• _What the task requires_: Write each line out a second time, exactly as shown below.

Stored items from a collection

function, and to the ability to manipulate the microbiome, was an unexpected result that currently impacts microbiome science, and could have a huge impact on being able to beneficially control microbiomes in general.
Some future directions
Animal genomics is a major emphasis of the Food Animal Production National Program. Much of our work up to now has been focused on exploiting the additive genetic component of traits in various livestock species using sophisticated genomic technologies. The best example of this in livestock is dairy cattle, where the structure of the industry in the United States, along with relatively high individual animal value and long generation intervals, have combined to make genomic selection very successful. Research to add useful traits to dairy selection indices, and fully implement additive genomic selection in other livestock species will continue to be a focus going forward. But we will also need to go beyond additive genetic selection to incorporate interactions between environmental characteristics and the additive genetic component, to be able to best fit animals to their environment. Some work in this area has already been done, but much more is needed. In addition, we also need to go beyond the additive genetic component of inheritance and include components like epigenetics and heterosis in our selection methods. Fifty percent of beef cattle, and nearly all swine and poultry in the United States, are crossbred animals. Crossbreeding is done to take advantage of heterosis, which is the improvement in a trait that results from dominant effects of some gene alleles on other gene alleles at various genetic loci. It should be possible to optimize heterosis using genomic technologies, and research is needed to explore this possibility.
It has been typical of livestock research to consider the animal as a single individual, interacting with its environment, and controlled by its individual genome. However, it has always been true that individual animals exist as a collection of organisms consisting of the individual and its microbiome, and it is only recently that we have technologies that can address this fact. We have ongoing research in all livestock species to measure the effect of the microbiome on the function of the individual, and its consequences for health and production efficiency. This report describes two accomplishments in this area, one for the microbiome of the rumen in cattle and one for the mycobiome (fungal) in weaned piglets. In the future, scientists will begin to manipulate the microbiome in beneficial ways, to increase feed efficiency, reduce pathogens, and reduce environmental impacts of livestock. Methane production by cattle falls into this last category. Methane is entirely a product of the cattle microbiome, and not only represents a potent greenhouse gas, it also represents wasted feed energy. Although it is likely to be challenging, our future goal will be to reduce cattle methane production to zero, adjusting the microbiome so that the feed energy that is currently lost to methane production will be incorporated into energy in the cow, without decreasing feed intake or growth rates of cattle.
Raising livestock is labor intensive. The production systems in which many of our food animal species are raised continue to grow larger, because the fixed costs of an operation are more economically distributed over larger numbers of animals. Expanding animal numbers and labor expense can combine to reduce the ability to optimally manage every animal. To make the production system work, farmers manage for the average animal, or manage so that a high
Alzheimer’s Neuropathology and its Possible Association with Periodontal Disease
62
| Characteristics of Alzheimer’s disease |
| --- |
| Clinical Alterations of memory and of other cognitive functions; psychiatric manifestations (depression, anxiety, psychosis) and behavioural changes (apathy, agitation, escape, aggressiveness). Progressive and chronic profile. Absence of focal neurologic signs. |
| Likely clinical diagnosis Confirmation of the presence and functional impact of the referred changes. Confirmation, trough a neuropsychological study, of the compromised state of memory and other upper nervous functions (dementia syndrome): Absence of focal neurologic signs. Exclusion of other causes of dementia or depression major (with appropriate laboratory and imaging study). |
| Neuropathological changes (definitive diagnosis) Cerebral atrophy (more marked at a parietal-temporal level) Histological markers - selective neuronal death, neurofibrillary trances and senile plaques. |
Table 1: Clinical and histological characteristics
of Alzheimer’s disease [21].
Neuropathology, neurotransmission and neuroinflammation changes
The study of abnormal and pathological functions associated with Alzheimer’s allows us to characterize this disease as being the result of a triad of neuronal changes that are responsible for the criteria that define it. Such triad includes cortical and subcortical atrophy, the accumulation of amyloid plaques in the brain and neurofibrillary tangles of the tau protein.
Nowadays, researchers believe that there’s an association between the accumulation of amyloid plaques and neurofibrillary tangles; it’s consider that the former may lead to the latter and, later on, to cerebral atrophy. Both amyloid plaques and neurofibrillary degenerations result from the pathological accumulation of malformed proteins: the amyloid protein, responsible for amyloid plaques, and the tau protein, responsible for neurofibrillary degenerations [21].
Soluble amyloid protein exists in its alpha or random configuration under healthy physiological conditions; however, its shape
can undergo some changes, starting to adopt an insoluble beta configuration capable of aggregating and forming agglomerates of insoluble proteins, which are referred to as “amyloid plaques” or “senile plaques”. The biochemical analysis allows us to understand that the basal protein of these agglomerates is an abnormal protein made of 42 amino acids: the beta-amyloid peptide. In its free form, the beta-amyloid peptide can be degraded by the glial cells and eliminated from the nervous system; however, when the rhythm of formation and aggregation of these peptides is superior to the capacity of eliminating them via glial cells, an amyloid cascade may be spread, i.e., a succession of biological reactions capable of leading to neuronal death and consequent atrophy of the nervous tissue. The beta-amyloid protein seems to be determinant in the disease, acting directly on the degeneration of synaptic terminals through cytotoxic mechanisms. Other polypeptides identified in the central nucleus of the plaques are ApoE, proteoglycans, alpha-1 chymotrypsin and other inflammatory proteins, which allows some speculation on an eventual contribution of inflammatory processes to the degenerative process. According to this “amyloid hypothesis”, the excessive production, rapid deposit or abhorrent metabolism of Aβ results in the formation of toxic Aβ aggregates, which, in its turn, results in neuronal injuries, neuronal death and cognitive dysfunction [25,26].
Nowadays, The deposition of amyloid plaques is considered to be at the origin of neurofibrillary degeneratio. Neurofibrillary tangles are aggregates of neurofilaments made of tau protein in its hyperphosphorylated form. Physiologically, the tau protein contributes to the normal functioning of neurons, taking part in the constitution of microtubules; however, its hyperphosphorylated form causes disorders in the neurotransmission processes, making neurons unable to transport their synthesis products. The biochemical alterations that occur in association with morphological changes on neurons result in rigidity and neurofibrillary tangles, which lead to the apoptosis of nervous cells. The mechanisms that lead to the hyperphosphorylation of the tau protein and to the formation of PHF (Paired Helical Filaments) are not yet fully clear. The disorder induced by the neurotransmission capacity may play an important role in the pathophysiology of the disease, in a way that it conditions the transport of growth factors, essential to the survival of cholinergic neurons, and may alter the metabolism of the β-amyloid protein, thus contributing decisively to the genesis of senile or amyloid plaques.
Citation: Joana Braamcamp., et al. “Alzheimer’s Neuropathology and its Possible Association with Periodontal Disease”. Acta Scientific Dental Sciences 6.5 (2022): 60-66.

• _Response area_:
function, and to the ability to manipulate the microbiome, was an unexpected result that currently impacts microbiome science, and could have a huge impact on being able to beneficially control microbiomes in general.
Some future directions
Animal genomics is a major emphasis of the Food Animal Production National Program. Much of our work up to now has been focused on exploiting the additive genetic component of traits in various livestock species using sophisticated genomic technologies. The best example of this in livestock is dairy cattle, where the structure of the industry in the United States, along with relatively high individual animal value and long generation intervals, have combined to make genomic selection very successful. Research to add useful traits to dairy selection indices, and fully implement additive genomic selection in other livestock species will continue to be a focus going forward. But we will also need to go beyond additive genetic selection to incorporate interactions between environmental characteristics and the additive genetic component, to be able to best fit animals to their environment. Some work in this area has already been done, but much more is needed. In addition, we also need to go beyond the additive genetic component of inheritance and include components like epigenetics and heterosis in our selection methods. Fifty percent of beef cattle, and nearly all swine and poultry in the United States, are crossbred animals. Crossbreeding is done to take advantage of heterosis, which is the improvement in a trait that results from dominant effects of some gene alleles on other gene alleles at various genetic loci. It should be possible to optimize heterosis using genomic technologies, and research is needed to explore this possibility.
It has been typical of livestock research to consider the animal as a single individual, interacting with its environment, and controlled by its individual genome. However, it has always been true that individual animals exist as a collection of organisms consisting of the individual and its microbiome, and it is only recently that we have technologies that can address this fact. We have ongoing research in all livestock species to measure the effect of the microbiome on the function of the individual, and its consequences for health and production efficiency. This report describes two accomplishments in this area, one for the microbiome of the rumen in cattle and one for the mycobiome (fungal) in weaned piglets. In the future, scientists will begin to manipulate the microbiome in beneficial ways, to increase feed efficiency, reduce pathogens, and reduce environmental impacts of livestock. Methane production by cattle falls into this last category. Methane is entirely a product of the cattle microbiome, and not only represents a potent greenhouse gas, it also represents wasted feed energy. Although it is likely to be challenging, our future goal will be to reduce cattle methane production to zero, adjusting the microbiome so that the feed energy that is currently lost to methane production will be incorporated into energy in the cow, without decreasing feed intake or growth rates of cattle.
Raising livestock is labor intensive. The production systems in which many of our food animal species are raised continue to grow larger, because the fixed costs of an operation are more economically distributed over larger numbers of animals. Expanding animal numbers and labor expense can combine to reduce the ability to optimally manage every animal. To make the production system work, farmers manage for the average animal, or manage so that a high
Alzheimer’s Neuropathology and its Possible Association with Periodontal Disease
62
| Characteristics of Alzheimer’s disease |
| --- |
| Clinical Alterations of memory and of other cognitive functions; psychiatric manifestations (depression, anxiety, psychosis) and behavioural changes (apathy, agitation, escape, aggressiveness). Progressive and chronic profile. Absence of focal neurologic signs. |
| Likely clinical diagnosis Confirmation of the presence and functional impact of the referred changes. Confirmation, trough a neuropsychological study, of the compromised state of memory and other upper nervous functions (dementia syndrome): Absence of focal neurologic signs. Exclusion of other causes of dementia or depression major (with appropriate laboratory and imaging study). |
| Neuropathological changes (definitive diagnosis) Cerebral atrophy (more marked at a parietal-temporal level) Histological markers - selective neuronal death, neurofibrillary trances and senile plaques. |
Table 1: Clinical and histological characteristics
of Alzheimer’s disease [21].
Neuropathology, neurotransmission and neuroinflammation changes
The study of abnormal and pathological functions associated with Alzheimer’s allows us to characterize this disease as being the result of a triad of neuronal changes that are responsible for the criteria that define it. Such triad includes cortical and subcortical atrophy, the accumulation of amyloid plaques in the brain and neurofibrillary tangles of the tau protein.
Nowadays, researchers believe that there’s an association between the accumulation of amyloid plaques and neurofibrillary tangles; it’s consider that the former may lead to the latter and, later on, to cerebral atrophy. Both amyloid plaques and neurofibrillary degenerations result from the pathological accumulation of malformed proteins: the amyloid protein, responsible for amyloid plaques, and the tau protein, responsible for neurofibrillary degenerations [21].
Soluble amyloid protein exists in its alpha or random configuration under healthy physiological conditions; however, its shape
can undergo some changes, starting to adopt an insoluble beta configuration capable of aggregating and forming agglomerates of insoluble proteins, which are referred to as “amyloid plaques” or “senile plaques”. The biochemical analysis allows us to understand that the basal protein of these agglomerates is an abnormal protein made of 42 amino acids: the beta-amyloid peptide. In its free form, the beta-amyloid peptide can be degraded by the glial cells and eliminated from the nervous system; however, when the rhythm of formation and aggregation of these peptides is superior to the capacity of eliminating them via glial cells, an amyloid cascade may be spread, i.e., a succession of biological reactions capable of leading to neuronal death and consequent atrophy of the nervous tissue. The beta-amyloid protein seems to be determinant in the disease, acting directly on the degeneration of synaptic terminals through cytotoxic mechanisms. Other polypeptides identified in the central nucleus of the plaques are ApoE, proteoglycans, alpha-1 chymotrypsin and other inflammatory proteins, which allows some speculation on an eventual contribution of inflammatory processes to the degenerative process. According to this “amyloid hypothesis”, the excessive production, rapid deposit or abhorrent metabolism of Aβ results in the formation of toxic Aβ aggregates, which, in its turn, results in neuronal injuries, neuronal death and cognitive dysfunction [25,26].
Nowadays, The deposition of amyloid plaques is considered to be at the origin of neurofibrillary degeneratio. Neurofibrillary tangles are aggregates of neurofilaments made of tau protein in its hyperphosphorylated form. Physiologically, the tau protein contributes to the normal functioning of neurons, taking part in the constitution of microtubules; however, its hyperphosphorylated form causes disorders in the neurotransmission processes, making neurons unable to transport their synthesis products. The biochemical alterations that occur in association with morphological changes on neurons result in rigidity and neurofibrillary tangles, which lead to the apoptosis of nervous cells. The mechanisms that lead to the hyperphosphorylation of the tau protein and to the formation of PHF (Paired Helical Filaments) are not yet fully clear. The disorder induced by the neurotransmission capacity may play an important role in the pathophysiology of the disease, in a way that it conditions the transport of growth factors, essential to the survival of cholinergic neurons, and may alter the metabolism of the β-amyloid protein, thus contributing decisively to the genesis of senile or amyloid plaques.
Citation: Joana Braamcamp., et al. “Alzheimer’s Neuropathology and its Possible Association with Periodontal Disease”. Acta Scientific Dental Sciences 6.5 (2022): 60-66.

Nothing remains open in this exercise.